According to the RCMP (April 5, 2017), the investigation named Project SACHET was first initiated in January of 2016, after it was revealed that Hakimzadah had travelled to Turkey during the fall of 2014 to join the Islamic State (aka ISIS, Daesh, Calipahte), a listed terrorist entity. Hakimzadah was subsequently returned to Canada after being detained by Turkish authorities.
Hakimzadah is currently in custody for outstanding criminal allegations by the Toronto Police Service. Hakimzadah will appear before courts on his new charge on April 6, 2017. The RCMP emphasized that at no time during the course of this investigation was there any risk to public safety.

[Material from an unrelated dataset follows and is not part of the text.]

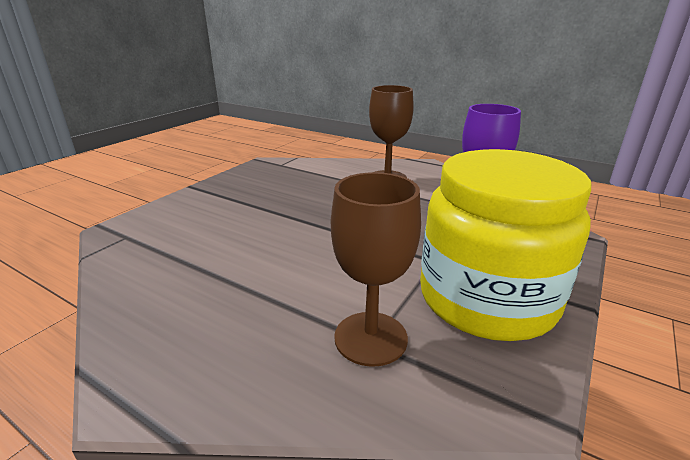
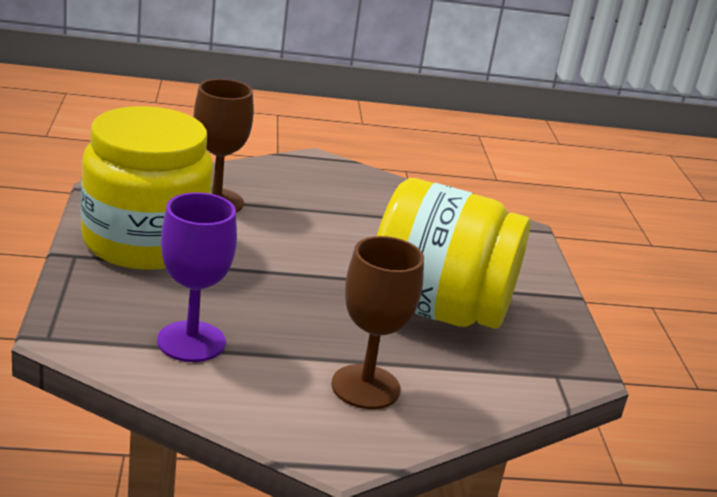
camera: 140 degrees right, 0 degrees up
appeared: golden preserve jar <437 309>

Since the beginning of the Syrian conflict in 2011, more than 36,500 extremist travellers from over 100 countries, including at least 6,600 individuals from Western countries, have travelled to Syria.
As of the end of 2015, the Government was aware of approximately 180 individuals with a nexus to Canada who were abroad and who were suspected of engaging in terrorism-related activities. The Government was also aware of a further 60 extremist travelers who had returned to Canada.

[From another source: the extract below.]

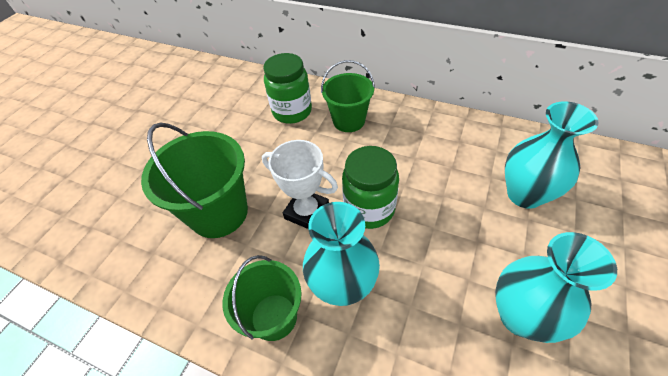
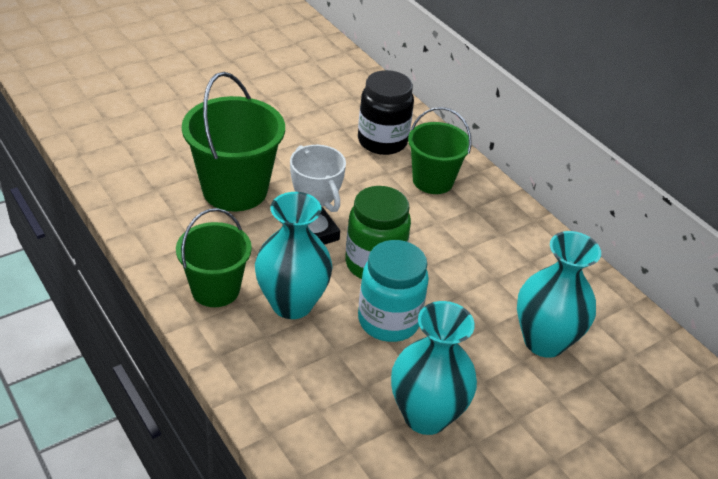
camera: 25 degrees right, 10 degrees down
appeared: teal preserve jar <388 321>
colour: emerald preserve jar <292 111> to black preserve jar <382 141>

Since 2002, 20 individuals have been convicted of terrorism offences under the Criminal Code. Another 21 have been charged with terrorism-related offences (including 16 since January 2015) and are either awaiting trial or have warrants outstanding for their arrest.
Women now constitute approximately 20 per cent of total extremist travellers from Canada. In some cases, women have taken their children to conflict zones.
Violent extremist ideologies espoused by terrorist groups like Daesh and al-Qaida continue to appeal to certain individuals in Canada. Some individuals have engaged in terrorism-related activities such as promoting violence online, radicalizing peers, recruiting and fundraising. Others may consider travelling abroad to join a terrorist group or conducting terrorist attacks themselves.